Kaos sözcüğünün kelime anlamı eski Yunanca’dan gelmekte olup kafa karışıklığı, kafa bozukluğu ve kısacası karmaşa olarak Türkçe'ye çevirilebilir.

Genelde kaos sözcüğü siyasi, polemik belirten bir kavram olarak kullanılır. Günlük yaşamda çok dağınık ve düzensiz insanlar için kullanılsa da, özellikle siyasi hedefleri olmayan grupların sokak çatışmaları ve yaratıkları şiddet ve benzeri olaylarla ilişkilendirilir.

Bugün Türkiye’nin içinde bulunduğu siyasi ortam tam da bu kelimenin içeriğine uygun karmakarış, başıbozukluğu yansıtmaktadır.

Tarihe bakıldığında diktatörler yaratıkları kaos ortamından beslenerek, halkı daha güçlü bir lider arayışına itip, diktatörlüklerini inşaa etmişledir. Bugün Türkiye’de topluma devlet denetimli medya aracılığı ile empoze edilen kaos’a ve teröre karşı güçlü lider arayışı sosyal, ekonomik ve siyasal sorunların önüne geçerek, Erdoğan’ın tek adam diktatörlüğünü, korkular üzerine inşaa etmesini sağlamıştır.

İç politika'da tek devlet tek, tek bayrak, tek parti ve tek lider topluma kısmen kabul ettirilerek, bunun için gerekli olan hertürlü yönteme, terör ve şiddet dahil olmak üzere başvurulmaktadır. İç politika’da yaratılan bu kaos ortamında kitleleri bölmek ve yönetmek daha kolaydır.

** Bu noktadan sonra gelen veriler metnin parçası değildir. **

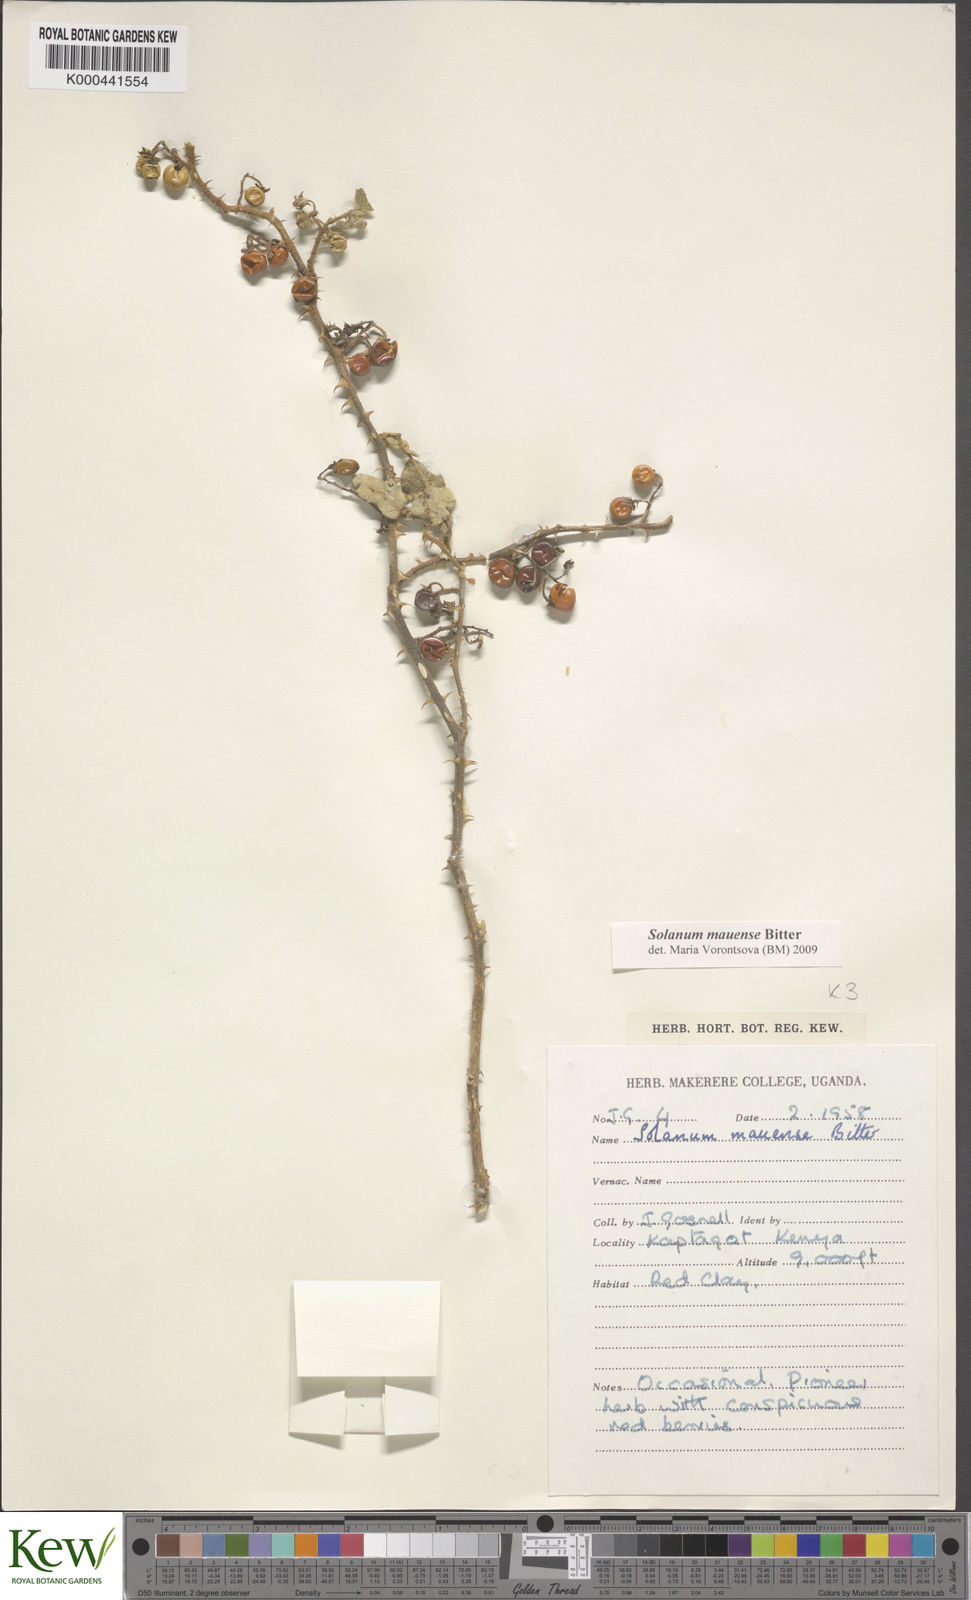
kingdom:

Dış politika’da ise giderek yanlızlaşan ve günden güne Avrupa’dan uzaklaşan Türkiye yanlızlığını Putin gibi liderlerin gölgesine sığınarak gidermeye çalışmaktadır.

Komşu ülkelerle yaratılan sorunlar, Suriye’yi kısmen işgal edip, radikal islamcı gruplara verilen destekle Türkiye’deki siyasi ve ekonomik kriz gizlenmekte, tüm bu sorunların bir dönem birlikte tatil yaptığı Suriye lideri Esad’tan kaynaklandığını ve onun gitmesiyle birlikte bölgeye demokrasinin geleceğni topluma satmaya çalışmaktadır.

Erdoğan'a göre Esad giderse bu arada Suriye’deki Kürt sorunuda kendiliğinden çözülecek. Erdoğan'a sorarsanız bölgenin Kürt sorunu diye bir sorunu da yok. Bu sorunu batılı ülkeler ve kendisinin askeri olarak dayandığı Amerika Birleşik Devletleri yaratmaktadır. Amerika Birleşik Devletleri’nin Suriye’de YPG’nin IŞİD’a karşı verdiği mücadeleden dolayı yaptığı askeri yardımı Türkiye için bir tehlike göstererek iç politikada milliyetçi militarist kesimlerden destek almaktadır.

Erdoğan’ın basın ve medya tarafından sistemli olarak kamuoyuna yansıtılan dayandığı büyük güçlerden Amerika Birleşik Devletleri’ne (USA) dönem dönem kabadaylığı sadece bir gösteriden ibarettir.

Erdoğan, kendisinin destek verdiği, ne olduğu herkesçe bilinen Özgür Suriye Ordusu’nu ise Suriye’nin meşru savunma gücü olarak görmektedir. Böylesi bir ordunun varlığı ve bölgede ne nerece etkili olduğu ise ayrı bir sorun.

Doğrusu Erdoğan Suriye’nin IŞİD terör örgütünden temizlenmesini istememektedir.Bu nedenden dolayı da radikal islamcı gruplara verdiği askeri ve lojistik desteğin IŞİD’ın bölgedeki varlığını daha da uzattığını dünya alem bilmektedir.

Türkiye bugün derin bir kaos yaşamaktadır. Bu kaos ortamı her geçen gün giderek giderek daha derinleşecektir.

Türkiye bu karmaşa ortamından, tek adam diktatörlüğünden ve siyasi başıbozukluktan ancak demokrasiyi hedefleyen güçlü bir halk harektiyle kurtulabilir.